PORFIDIO: “OCCORRE FARE DI TUTTO PER MIGLIORARE LA SITUAZIONE”
“Sono pronto a incatenarmi fuori dall’ospedale con il sindaco”

L’ex consigliere comunale è perplesso sull’ospedale unico: “Non risolverà i problemi”

Riccardo Canetta

BUSTO ARSIZIO

Pubblicato il:

Stampa questo articolo

La questione del Pronto soccorso dell’ospedale di Busto continua a tenere banco. L’altra sera se n’è discusso in Consiglio comunale, grazie all’interrogazione di Gianluca Castiglioni (medico ed esponente di Busto al Centro) che ha voluto rilanciare il grido di allarme di utenti e operatori sanitari.

Castiglioni ha parlato di un problema “sempre più pressante”, paventando il rischio che uno dei due pronto soccorso di Busto e Gallarate possa chiudere di notte. “Faccio tutto il possibile – ha replicato il sindaco Emanuele Antonelli –. Ma non posso risolvere io il problema della mancanza di medici e infermieri o altre questioni di competenza regionale. Più che confrontarmi con le autorità competenti e portarle in commissione, cosa posso fare, incatenarmi fuori dall’ospedale? A questo punto prima o poi lo farò”.

Una provocazione che l’ex consigliere comunale Audio Porfidio – che in fatto di provocazioni non è secondo a nessuno – non lascia cadere nel vuoto. “Certo, il sindaco si dovrebbe incatenare all’ospedale – afferma il leader del movimento La Voce della Città –. Come responsabile della salute dei cittadini, deve far sentire con forza la propria voce in tutte le sedi. Questa è in assoluto una priorità”. “Anzi – rincara Porfidio – se necessario dovrebbe anche far lo sciopero della fame per richiamare l’attenzione di chi ai piani alti è chiamato a prendere decisioni su questi casi.

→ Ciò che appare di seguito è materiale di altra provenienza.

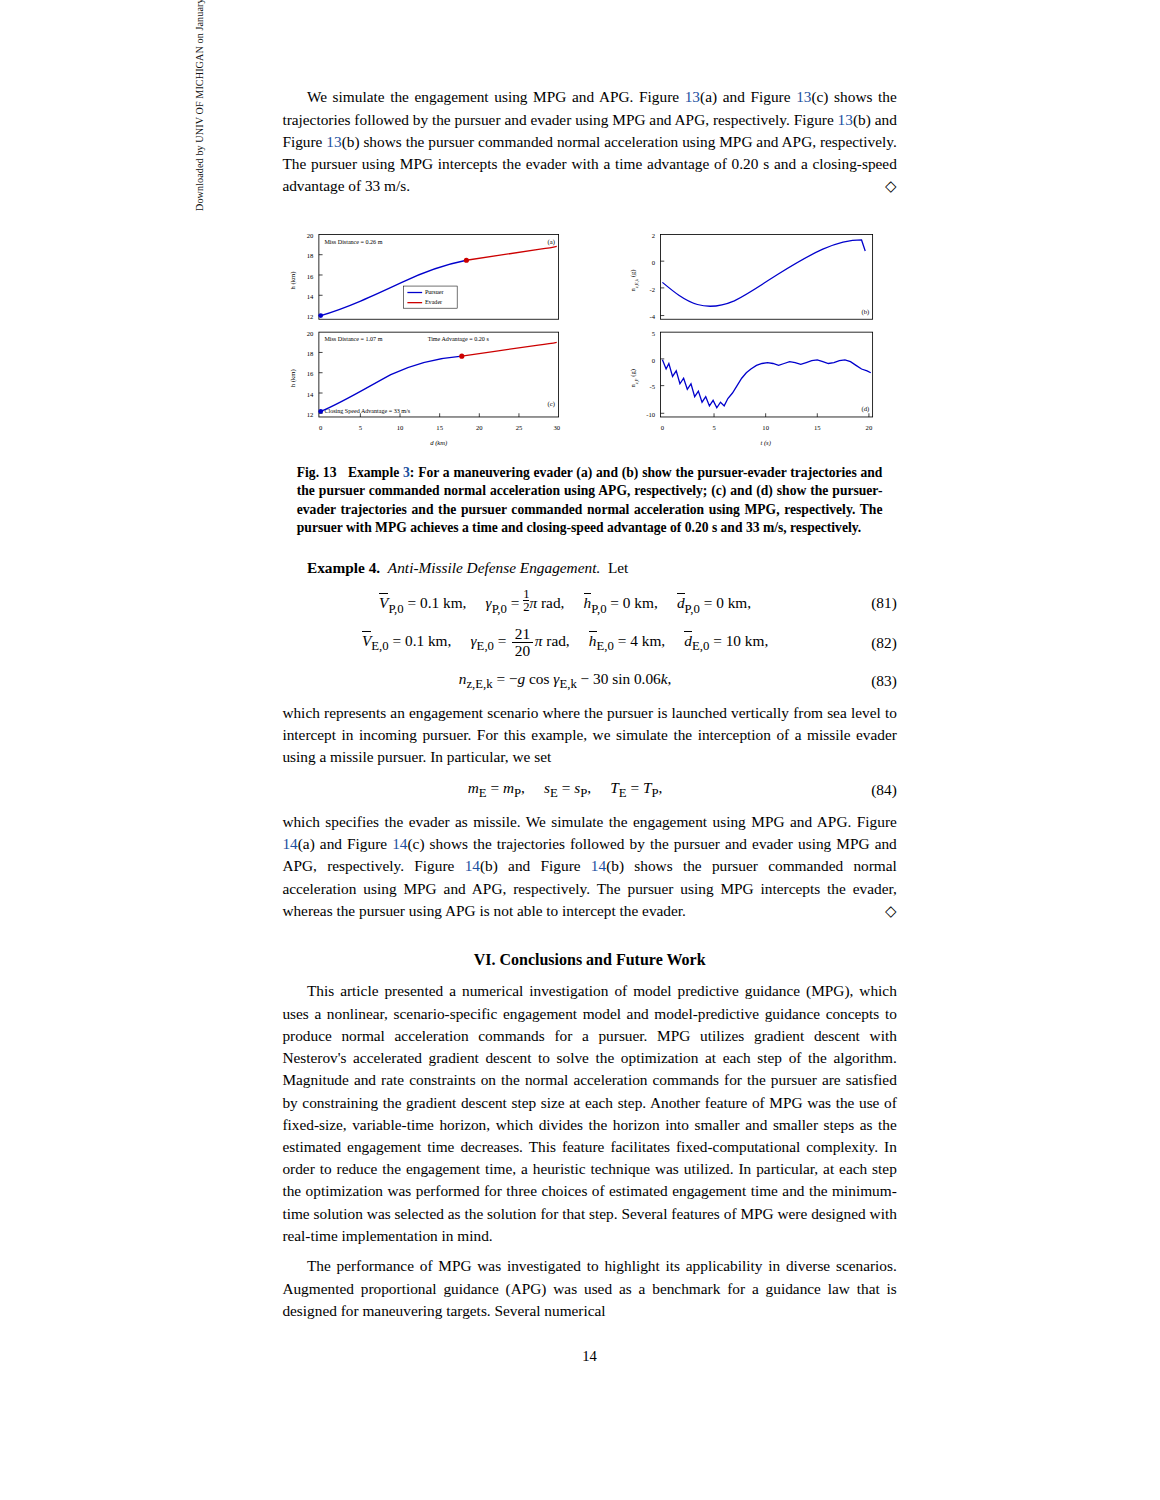Downloaded by UNIV OF MICHIGAN on January 19, 2022 | http://arc.aiaa.org | DOI: 10.2514/6.2022-1377
We simulate the engagement using MPG and APG. Figure 13(a) and Figure 13(c) shows the trajectories followed by the pursuer and evader using MPG and APG, respectively. Figure 13(b) and Figure 13(b) shows the pursuer commanded normal acceleration using MPG and APG, respectively. The pursuer using MPG intercepts the evader with a time advantage of 0.20 s and a closing-speed advantage of 33 m/s. ◇
20 18 16 14 12 h (km) Miss Distance = 0.26 m (a) Pursuer Evader 20 18 16 14 12 h (km) Miss Distance = 1.07 m Time Advantage = 0.20 s Closing Speed Advantage = 33 m/s (c) 0 5 10 15 20 25 30 d (km) 2 0 -2 -4 nz,E,k (g) (b) 5 0 -5 -10 nz,P (g) (d) 0 5 10 15 20 t (s)
Fig. 13 Example 3: For a maneuvering evader (a) and (b) show the pursuer-evader trajectories and the pursuer commanded normal acceleration using APG, respectively; (c) and (d) show the pursuer-evader trajectories and the pursuer commanded normal acceleration using MPG, respectively. The pursuer with MPG achieves a time and closing-speed advantage of 0.20 s and 33 m/s, respectively.
Example 4. Anti-Missile Defense Engagement. Let
VP,0 = 0.1 km, γP,0 = 12 π rad, hP,0 = 0 km, dP,0 = 0 km,
(81)
VE,0 = 0.1 km, γE,0 = 2120 π rad, hE,0 = 4 km, dE,0 = 10 km,
(82)
nz,E,k = −g cos γE,k − 30 sin 0.06k,
(83)
which represents an engagement scenario where the pursuer is launched vertically from sea level to intercept in incoming pursuer. For this example, we simulate the interception of a missile evader using a missile pursuer. In particular, we set
mE = mP, sE = sP, TE = TP,
(84)
which specifies the evader as missile. We simulate the engagement using MPG and APG. Figure 14(a) and Figure 14(c) shows the trajectories followed by the pursuer and evader using MPG and APG, respectively. Figure 14(b) and Figure 14(b) shows the pursuer commanded normal acceleration using MPG and APG, respectively. The pursuer using MPG intercepts the evader, whereas the pursuer using APG is not able to intercept the evader. ◇
VI. Conclusions and Future Work
This article presented a numerical investigation of model predictive guidance (MPG), which uses a nonlinear, scenario-specific engagement model and model-predictive guidance concepts to produce normal acceleration commands for a pursuer. MPG utilizes gradient descent with Nesterov's accelerated gradient descent to solve the optimization at each step of the algorithm. Magnitude and rate constraints on the normal acceleration commands for the pursuer are satisfied by constraining the gradient descent step size at each step. Another feature of MPG was the use of fixed-size, variable-time horizon, which divides the horizon into smaller and smaller steps as the estimated engagement time decreases. This feature facilitates fixed-computational complexity. In order to reduce the engagement time, a heuristic technique was utilized. In particular, at each step the optimization was performed for three choices of estimated engagement time and the minimum-time solution was selected as the solution for that step. Several features of MPG were designed with real-time implementation in mind.
The performance of MPG was investigated to highlight its applicability in diverse scenarios. Augmented proportional guidance (APG) was used as a benchmark for a guidance law that is designed for maneuvering targets. Several numerical
14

E io, anche se a differenza di chi indossa la fascia tricolore non ho nessuna voce in capitolo, sono pronto a incatenarmi e a protestare con il sindaco”.

Insomma, Porfidio vede di buon occhio azioni clamorose per accendere i riflettori su un problema che sta a cuore ai cittadini e a chi opera in ambito sanitario.
Da parte sua, come ha spiegato in assise, Antonelli confida che con la nuova sede della guardia medica e – in futuro – con l’apertura dell’ospedale unico, le cose potranno migliorare parzialmente.

Un ottimismo che Porfidio non condivide: “Non sarà il trasferimento della guardia medica a evitare l’intasamento del pronto soccorso – taglia corto –. E sull’ospedale unico ho mille perplessità. Anche perché se ne parla da tempo ma le notizie certe scarseggiano. Eppure su un tema così importante servirebbe un confronto costante con la cittadinanza. Invece mi pare che solo dall’opposizione arrivi un po’ di attenzione al problema. E nel frattempo l’ospedale attuale, che temo possa diventare una cattedrale nel deserto, perde i suoi medici migliori e va avanti tra carenze di organico e di posti letto. Dei professionisti non possono lavorare in certe condizioni. E poi, perché non si è deciso di intervenire su questa struttura, dove gli spazi non mancano, rendendola moderna e riportandola a essere quel fiore all’occhiello che ormai non è più? Perché in altre regioni, come la Toscana, le cose sembrano muoversi? Bisogna battere i pugni per ottenere quelle risposte e quei servizi che i cittadini, giustamente, si aspettano quando si parla di salute”.